Este ano, as famílias portuguesas venderam à Book in Loop 74 mil manuais, mais 44 mil do que no ano de estreia da empresa. “Temos prontos para ‘fazer girar’ 64.500 manuais”, diz João Bernardo Parreira, o jovem de 19 anos que é co-fundador e CEO desta startup tecnológica. “O que significa que vamos conseguir reutilizar 90,92% dos manuais que recebemos das famílias." Os 10% de livros que ficaram de fora tinham o ISBN inválido, ou estavam riscados, incompletos, sem capa ou com falta de páginas. Nas próximas semanas, será feito o cruzamento entre reservas e livros em stock, mas no ano passado não houve sobras.
A juntar ao movimento de reutilização nacional há, para além dos 200 bancos de troca (gratuitos) e da Book in Loop (60% a 80% do preço de mercado), o próprio ministério da Educação. No ano lectivo de 2016/17, o Governo socialista de António Costa introduziu, pela primeira vez na democracia portuguesa, o conceito de gratuitidade e reutilização dos manuais escolares. Foram distribuídos pelo Estado, gratuitamente, manuais escolares aos 90 mil alunos do 1.º ano do ensino básico das escolas públicas e privadas, sendo os pais obrigados a devolver os livros às escolas no fim do ano, de modo a serem reutilizados por novos alunos no ano lectivo 2017/18. Neste primeiro ano, as expectativas eram baixas e a Secretária de Estado Alexandra Leitão sempre disse que o principal objectivo era dar início a uma mudança de mentalidade. Aos sete anos, as crianças têm menos cuidado com os livros e os próprios livros são concebidos para serem escritos e pintados em praticamente todas as páginas.

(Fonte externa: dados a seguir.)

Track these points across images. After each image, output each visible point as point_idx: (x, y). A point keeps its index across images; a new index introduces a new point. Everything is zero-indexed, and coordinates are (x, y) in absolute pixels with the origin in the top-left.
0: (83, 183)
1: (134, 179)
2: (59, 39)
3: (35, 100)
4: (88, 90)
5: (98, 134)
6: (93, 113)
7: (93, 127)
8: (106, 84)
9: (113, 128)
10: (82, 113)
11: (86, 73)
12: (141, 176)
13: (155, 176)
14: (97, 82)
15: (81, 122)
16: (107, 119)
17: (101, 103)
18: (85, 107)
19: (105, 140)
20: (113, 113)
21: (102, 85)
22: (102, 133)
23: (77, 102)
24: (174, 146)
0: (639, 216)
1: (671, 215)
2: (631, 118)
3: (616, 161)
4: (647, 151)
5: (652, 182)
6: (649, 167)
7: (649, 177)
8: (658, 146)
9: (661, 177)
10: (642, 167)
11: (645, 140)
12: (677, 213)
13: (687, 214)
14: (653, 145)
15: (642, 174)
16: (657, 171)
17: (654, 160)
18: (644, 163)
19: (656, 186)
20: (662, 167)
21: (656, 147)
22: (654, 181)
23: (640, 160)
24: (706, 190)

Os números provisórios do Ministério da Educação indicam, mesmo assim, que pelo menos 18 mil manuais do 1º ano vão ser reutilizados no ano lectivo de 2017/18, o que o Governo considera boas notícias tendo em conta que este foi “o ano zero da nova política”. Só no fim de Agosto a triagem estará terminada. Este ano, o Governo alargou a política de gratuitidade e reutilização a todo o primeiro ciclo do básico (do 1.º ao 4.º), mas excluiu as escolas privadas.
Um estudo de Setembro do ano passado da Universidade Católica encomendado pela Associação Portuguesa de Editores e Livreiros (APEL) sobre o impacto desta nova política estimava que, no ano lectivo 2021/22, se a gratuitidade e o sistema de reutilização vigorarem em toda a escolaridade obrigatória, as editoras terão perdas acima dos 50 milhões de euros.
Só cinco exemplos — os 32 mil livros trocados em 90 bancos, os 64 mil prontos a serem vendidos na Book in Loop e ainda os 50.500 redistribuídos pelo Governo dos Açores — representam 3,1 milhões de euros que desaparecem do mercado editorial dos manuais.